Of the three candidates, the company veteran is Ramsden. He came to Abercrombie in 2008 as chief financial officer and was promoted to the newly created COO role last year. He’s led the company’s charge to cut expenses, including closing more than 100 stores over the past two years.
If one -- or none -- of the three is chosen to become the next CEO, the company risks losing the others to competitors. Abercrombie is aware of that risk, Martinez said. He compared the loss of Angelides, Horowitz or Ramsden to a stool left with too few legs -- an unstable situation.
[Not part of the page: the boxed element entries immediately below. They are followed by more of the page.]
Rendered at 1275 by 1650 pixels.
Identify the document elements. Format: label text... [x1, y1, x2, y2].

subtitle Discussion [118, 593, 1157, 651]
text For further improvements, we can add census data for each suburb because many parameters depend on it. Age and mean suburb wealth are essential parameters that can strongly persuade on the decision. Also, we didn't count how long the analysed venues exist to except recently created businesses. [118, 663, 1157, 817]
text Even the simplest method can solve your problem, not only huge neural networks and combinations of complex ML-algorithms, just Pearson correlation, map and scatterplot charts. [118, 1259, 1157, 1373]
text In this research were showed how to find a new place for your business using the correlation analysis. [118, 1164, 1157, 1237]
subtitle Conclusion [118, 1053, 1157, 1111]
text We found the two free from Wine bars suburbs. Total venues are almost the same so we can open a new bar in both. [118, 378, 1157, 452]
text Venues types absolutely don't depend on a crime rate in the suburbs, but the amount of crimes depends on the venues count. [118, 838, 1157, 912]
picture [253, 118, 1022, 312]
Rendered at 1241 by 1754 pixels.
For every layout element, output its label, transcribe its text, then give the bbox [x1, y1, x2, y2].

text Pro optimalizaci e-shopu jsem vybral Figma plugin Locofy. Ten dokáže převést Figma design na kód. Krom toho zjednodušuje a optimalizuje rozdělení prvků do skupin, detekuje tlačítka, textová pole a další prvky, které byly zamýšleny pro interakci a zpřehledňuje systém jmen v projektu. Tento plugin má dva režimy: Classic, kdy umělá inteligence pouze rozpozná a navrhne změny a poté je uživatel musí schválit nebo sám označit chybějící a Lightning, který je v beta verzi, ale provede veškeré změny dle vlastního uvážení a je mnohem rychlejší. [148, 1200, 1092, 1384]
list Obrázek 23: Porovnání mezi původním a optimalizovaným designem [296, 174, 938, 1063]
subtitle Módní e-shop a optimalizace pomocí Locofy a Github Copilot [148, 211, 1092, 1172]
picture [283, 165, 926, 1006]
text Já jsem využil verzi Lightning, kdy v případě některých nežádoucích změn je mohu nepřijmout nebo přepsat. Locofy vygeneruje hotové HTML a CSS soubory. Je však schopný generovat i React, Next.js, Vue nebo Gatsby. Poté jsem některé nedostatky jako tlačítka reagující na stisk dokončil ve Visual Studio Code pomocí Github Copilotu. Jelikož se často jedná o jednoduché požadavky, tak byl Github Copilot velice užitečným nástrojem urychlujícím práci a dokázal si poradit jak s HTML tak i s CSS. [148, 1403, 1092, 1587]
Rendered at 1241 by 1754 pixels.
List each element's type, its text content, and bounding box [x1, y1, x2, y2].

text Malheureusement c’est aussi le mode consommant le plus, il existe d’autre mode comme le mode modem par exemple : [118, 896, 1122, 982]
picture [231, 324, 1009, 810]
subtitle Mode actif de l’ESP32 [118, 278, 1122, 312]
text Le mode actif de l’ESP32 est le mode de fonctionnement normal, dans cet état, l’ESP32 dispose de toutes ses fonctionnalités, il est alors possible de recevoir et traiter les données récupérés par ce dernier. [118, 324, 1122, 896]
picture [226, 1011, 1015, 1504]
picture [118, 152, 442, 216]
For now, the arrangement works, he said.
“This is a very functional interim governance situation,” Martinez said. “We aren’t putting things on the back burner.”
Abercrombie also gave Martinez an additional $625,000 retainer and stock grants in April for his expanded role as chairman. That could be a sign the search for a new CEO isn’t close to over, said Dorothy Lakner, an analyst at Topeka Capital Markets.
The company’s leadership team also makes it harder to attract an outside leader, she said. If the current management figures out a winning strategy, an external CEO wouldn’t have much opportunity to craft a vision. Lakner, who has a sell rating on the company, sees Ramsden as the logical choice if Abercrombie sticks with an internal candidate.
In the meantime, Abercrombie needs a top-to-bottom review of its operations, something management seems prepared to do, said Howard Tubin, an analyst at Guggenheim Securities.
“They seem ready, willing and able to leave no stone unturned and look at every aspect of the business,” he said. “But the bottom line is, you’ve got to get goods in the stores that kids want to buy.”